Data items
***

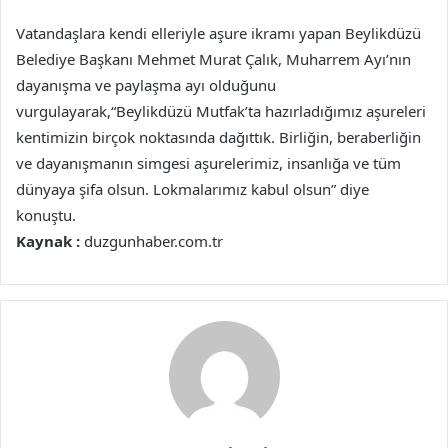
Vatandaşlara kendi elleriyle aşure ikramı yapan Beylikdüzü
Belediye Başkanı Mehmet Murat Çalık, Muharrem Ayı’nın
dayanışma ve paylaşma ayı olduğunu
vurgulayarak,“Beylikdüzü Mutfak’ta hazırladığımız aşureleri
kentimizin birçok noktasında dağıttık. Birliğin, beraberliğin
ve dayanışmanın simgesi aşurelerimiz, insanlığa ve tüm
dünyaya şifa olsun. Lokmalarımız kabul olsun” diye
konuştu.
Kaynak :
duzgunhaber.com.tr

***

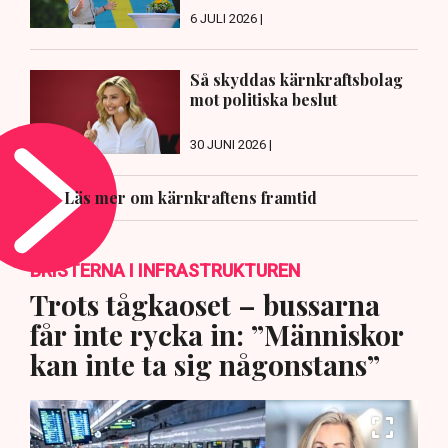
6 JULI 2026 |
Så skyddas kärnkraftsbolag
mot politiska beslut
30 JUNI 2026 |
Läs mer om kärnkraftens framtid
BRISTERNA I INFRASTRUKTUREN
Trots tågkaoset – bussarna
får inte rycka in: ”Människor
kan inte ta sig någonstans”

***

Repeat word for word the lines starting at the one containing "Vatandaşlara kendi elleriyle" and ending at the one containing "duzgunhaber.com.tr".

Vatandaşlara kendi elleriyle aşure ikramı yapan Beylikdüzü
Belediye Başkanı Mehmet Murat Çalık, Muharrem Ayı’nın
dayanışma ve paylaşma ayı olduğunu
vurgulayarak,“Beylikdüzü Mutfak’ta hazırladığımız aşureleri
kentimizin birçok noktasında dağıttık. Birliğin, beraberliğin
ve dayanışmanın simgesi aşurelerimiz, insanlığa ve tüm
dünyaya şifa olsun. Lokmalarımız kabul olsun” diye
konuştu.
Kaynak :
duzgunhaber.com.tr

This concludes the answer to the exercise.